Source data:
########
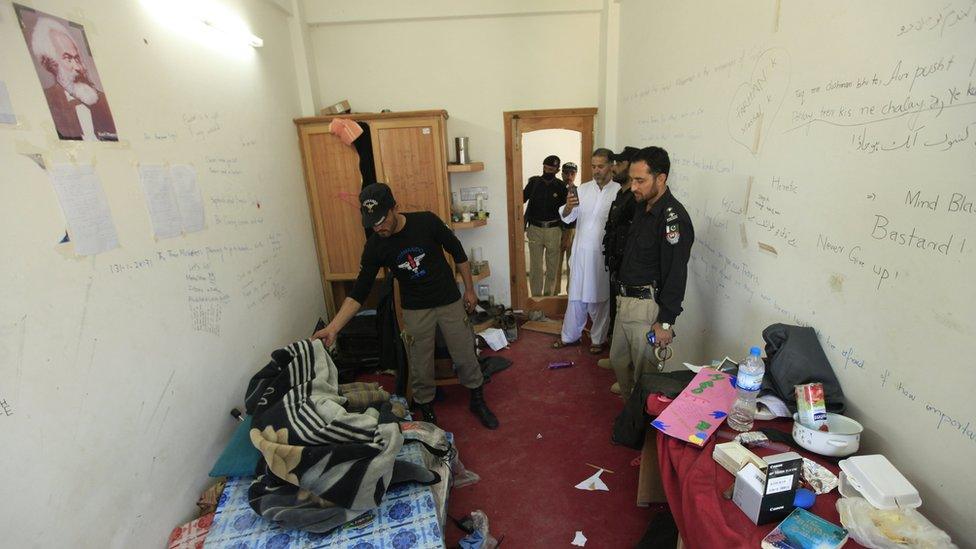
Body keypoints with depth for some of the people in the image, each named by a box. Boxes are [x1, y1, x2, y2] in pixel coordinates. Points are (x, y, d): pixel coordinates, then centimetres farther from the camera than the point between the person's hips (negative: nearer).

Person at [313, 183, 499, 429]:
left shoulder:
########
Word for word, quote the lines above. Omit the pictures.

Answer below:
Body keypoints with depth for some of the people in the image, each named by a box. Boxes are [x1, y1, x2, y2] in pixel coordinates. Points are (x, y, d): pixel coordinates, then centimetres farther from the camera than the point between the person's hips (negative: nearer).

Person at [313, 183, 499, 429]:
left shoulder:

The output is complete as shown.